DHAKA/NEW YORK – A garment factory building in Bangladesh that collapsed, killing at least 194 people, had been ordered evacuated after deep cracks became visible, but the factories flouted the order and continued working, officials said Thursday.
As hundreds of rescuers clawed through the rubble a day after Wednesday’s collapse, the screams of a woman pinned between concrete slabs and the occasional cries of trapped survivors mingled with the wails of relatives identifying bodies or waiting for news.
An enormous section of the concrete structure appeared to have splintered like twigs.
The disaster in the Dhaka suburb of Savar came less than five months after a blaze killed 112 people in a garment factory and underscored the unsafe conditions faced by Bangladesh’s garment workers, who produce clothes for international brands worn around the world.
After the cracks were reported Tuesday, managers of a local bank that also had an office in the building evacuated their workers and suspended operations. But the garment factories continued working, ignoring the instructions of the local industrial police, said Mostafizur Rahman, a director of the industrial police.
The Bangladesh Garment Manufacturers and Exporters Association had also asked the factories to suspend work starting Wednesday morning, just hours before the building fell.
“After we got the crack reports, we asked them to suspend work until further examination but they did not pay heed,” said Atiqul Islam, the group’s president.
Abdur Rahim, an employee who worked on the fifth floor, said a factory manager gave assurances that the cracks in the building were no cause for concern, so employees went inside.”After about an hour or so, the building collapsed suddenly,” Rahim said. The next thing he remembered was regaining consciousness outside.
Other surviving employees said gates had been locked.
On a visit to the site, Home Minister Muhiuddin Khan Alamgir told reporters the building had violated construction codes and that “the culprits would be punished.”
Abdul Halim, an official with the engineering department in Savar, said the owner was originally allowed to construct a five-story building but added another three stories illegally. Local police Chief Mohammed Asaduzzaman said police and the government’s Capital Development Authority have filed separate cases of negligence against the building owner.

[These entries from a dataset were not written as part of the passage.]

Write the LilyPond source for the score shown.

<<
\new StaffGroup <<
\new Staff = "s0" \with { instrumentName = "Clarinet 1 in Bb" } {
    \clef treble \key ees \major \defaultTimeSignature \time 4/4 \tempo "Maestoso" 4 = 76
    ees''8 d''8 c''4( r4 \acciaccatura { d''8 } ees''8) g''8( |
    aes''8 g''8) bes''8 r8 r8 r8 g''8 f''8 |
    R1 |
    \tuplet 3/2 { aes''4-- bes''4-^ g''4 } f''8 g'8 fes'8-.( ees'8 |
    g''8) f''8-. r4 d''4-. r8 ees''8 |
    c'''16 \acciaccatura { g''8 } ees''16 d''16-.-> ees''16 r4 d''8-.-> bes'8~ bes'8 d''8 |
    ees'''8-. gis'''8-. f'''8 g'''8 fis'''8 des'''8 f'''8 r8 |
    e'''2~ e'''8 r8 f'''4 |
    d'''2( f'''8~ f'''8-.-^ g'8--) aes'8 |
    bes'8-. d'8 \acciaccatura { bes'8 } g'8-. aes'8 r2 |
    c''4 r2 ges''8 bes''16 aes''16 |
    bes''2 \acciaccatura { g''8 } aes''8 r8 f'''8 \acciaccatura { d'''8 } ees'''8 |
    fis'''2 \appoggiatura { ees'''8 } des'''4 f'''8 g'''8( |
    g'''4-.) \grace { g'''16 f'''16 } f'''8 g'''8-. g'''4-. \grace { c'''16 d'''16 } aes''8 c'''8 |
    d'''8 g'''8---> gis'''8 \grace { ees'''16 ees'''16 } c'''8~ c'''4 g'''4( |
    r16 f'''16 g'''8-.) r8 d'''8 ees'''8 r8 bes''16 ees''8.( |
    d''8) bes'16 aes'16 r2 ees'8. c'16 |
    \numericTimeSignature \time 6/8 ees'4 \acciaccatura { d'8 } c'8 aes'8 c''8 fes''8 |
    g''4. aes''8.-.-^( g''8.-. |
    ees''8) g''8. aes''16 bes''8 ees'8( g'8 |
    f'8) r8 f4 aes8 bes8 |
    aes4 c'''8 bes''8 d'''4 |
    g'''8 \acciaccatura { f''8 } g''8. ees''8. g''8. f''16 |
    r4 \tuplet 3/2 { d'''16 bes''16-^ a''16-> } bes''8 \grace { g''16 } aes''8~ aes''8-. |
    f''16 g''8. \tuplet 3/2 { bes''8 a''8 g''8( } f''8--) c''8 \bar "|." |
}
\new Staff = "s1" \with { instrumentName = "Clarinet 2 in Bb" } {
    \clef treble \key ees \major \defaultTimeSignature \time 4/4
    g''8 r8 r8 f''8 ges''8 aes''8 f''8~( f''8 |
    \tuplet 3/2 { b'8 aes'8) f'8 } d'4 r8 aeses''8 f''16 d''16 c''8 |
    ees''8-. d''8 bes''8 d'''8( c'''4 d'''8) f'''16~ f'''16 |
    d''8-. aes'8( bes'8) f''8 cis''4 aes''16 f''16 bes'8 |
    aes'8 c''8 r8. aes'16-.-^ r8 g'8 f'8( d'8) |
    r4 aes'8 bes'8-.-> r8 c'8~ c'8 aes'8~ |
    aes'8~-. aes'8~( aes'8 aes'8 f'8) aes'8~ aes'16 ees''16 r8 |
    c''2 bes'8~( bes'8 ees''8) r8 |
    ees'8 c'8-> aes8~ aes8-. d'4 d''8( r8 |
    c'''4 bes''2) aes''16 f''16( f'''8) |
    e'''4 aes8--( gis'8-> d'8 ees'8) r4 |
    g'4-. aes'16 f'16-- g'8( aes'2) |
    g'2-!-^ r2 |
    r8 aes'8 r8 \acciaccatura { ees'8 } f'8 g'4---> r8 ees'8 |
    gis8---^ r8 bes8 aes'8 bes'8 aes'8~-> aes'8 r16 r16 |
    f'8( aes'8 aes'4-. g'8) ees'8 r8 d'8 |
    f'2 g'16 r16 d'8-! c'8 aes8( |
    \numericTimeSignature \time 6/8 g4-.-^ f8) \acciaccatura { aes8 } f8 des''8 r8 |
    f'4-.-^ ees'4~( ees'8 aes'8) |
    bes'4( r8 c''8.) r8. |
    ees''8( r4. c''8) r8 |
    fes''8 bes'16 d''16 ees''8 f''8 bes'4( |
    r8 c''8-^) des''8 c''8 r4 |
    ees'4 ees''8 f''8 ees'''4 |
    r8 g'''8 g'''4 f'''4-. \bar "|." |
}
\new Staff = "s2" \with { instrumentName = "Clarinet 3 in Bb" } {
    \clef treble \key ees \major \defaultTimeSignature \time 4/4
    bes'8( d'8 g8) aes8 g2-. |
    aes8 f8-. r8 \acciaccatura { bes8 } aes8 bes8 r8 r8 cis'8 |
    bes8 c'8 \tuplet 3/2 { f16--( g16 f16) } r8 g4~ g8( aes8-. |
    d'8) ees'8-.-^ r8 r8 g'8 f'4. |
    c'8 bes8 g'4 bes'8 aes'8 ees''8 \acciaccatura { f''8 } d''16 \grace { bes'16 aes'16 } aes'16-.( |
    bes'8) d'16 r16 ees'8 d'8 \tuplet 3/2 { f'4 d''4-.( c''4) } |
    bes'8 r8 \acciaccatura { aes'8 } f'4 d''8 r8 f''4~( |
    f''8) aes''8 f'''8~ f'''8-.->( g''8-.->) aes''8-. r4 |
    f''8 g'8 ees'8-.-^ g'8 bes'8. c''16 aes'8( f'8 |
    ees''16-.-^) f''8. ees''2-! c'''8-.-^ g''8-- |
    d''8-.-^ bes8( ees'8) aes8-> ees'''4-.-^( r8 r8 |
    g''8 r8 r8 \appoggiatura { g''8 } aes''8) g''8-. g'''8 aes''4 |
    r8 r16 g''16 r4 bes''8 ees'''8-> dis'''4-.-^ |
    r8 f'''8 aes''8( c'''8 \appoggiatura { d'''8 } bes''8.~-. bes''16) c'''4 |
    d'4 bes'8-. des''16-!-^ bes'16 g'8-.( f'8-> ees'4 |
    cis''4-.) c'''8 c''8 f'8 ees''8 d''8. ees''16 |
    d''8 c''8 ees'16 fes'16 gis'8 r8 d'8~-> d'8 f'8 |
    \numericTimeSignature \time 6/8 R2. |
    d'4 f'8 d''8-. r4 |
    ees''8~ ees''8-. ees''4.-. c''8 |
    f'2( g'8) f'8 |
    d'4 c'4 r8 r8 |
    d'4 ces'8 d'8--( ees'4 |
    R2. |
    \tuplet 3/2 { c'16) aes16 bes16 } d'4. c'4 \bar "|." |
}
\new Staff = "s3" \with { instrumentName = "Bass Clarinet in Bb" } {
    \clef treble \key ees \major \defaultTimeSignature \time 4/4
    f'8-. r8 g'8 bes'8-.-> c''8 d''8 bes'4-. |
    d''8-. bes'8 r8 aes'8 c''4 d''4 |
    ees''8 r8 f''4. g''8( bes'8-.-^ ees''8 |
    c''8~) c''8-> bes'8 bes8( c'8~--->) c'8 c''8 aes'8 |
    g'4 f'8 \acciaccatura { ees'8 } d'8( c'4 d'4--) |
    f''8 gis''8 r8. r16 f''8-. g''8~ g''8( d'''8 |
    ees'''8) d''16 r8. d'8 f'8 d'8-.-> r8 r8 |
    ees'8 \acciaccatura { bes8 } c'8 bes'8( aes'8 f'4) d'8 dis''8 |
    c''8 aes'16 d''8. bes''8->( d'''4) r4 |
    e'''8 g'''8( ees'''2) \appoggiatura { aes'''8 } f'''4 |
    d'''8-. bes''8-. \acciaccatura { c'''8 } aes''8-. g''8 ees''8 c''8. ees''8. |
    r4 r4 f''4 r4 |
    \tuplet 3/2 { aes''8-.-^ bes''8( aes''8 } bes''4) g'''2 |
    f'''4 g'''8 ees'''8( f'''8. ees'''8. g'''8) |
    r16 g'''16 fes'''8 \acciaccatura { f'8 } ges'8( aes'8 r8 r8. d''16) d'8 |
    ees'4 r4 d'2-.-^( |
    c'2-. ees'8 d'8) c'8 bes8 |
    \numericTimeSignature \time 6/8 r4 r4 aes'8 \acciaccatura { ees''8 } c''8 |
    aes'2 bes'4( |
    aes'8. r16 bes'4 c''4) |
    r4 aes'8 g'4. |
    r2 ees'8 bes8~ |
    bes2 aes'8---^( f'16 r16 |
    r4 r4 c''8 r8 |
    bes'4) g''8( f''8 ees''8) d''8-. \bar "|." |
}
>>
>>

Habibur Rahman, police superintendent of the Dhaka district, identified the owner as Mohammed Sohel Rana, a local leader of the ruling Awami League’s youth front. Rahman said police were also looking for the owners of the garment factories.
On Thursday, the odor of rotting bodies permeated holes cut into the building as rescue workers continued to search for more survivors and victims. Dozens of bodies, their faces covered, were laid outside a local school building so relatives could identify them.
The junior minister for home affairs, Shamsul Haque, said that a total of 2,000 people had so far been rescued from the wreckage.
The garment manufacturers’ group said the factories in the building employed 3,122 workers but it was not clear how many of them were in the building when it collapsed.
The collapse is prompting renewed calls for retailers and clothing companies to ensure the safety of workers.
“The whole building collapsed like a pancake within minutes. Most workers did not have any chance to escape,” national fire department head Ahmed Ali said.
Canadian clothing firm Joe Fresh and low-cost British clothing chain Primark, which said Wednesday that their suppliers made garments at the collapsed factory, both vowed to help improve working conditions in Bangladesh.
More than 700 garment workers have died since 2005 in Bangladesh, according to the International Labor Rights Forum, a Washington-based advocacy group.
“Labor rights groups around the world have been asking, indeed imploring, major retailers to address the grievous safety hazards in their Bangladesh factories and the response is always the same: vague promises and public relations dodges, while the pile of corpses grows ever higher,” said Scott Nova, executive director of the Washington-based Worker Rights Consortium.
Surging wages and inflation in China, the world’s largest apparel supplier, have prompted retailers such as Wal-Mart and Sears Holdings to shift production to Bangladesh.
In response, an $18 billion manufacturing industry has sprung up, marred by factories operated in buildings with poor electrical wiring, an insufficient number of exits and little firefighting equipment.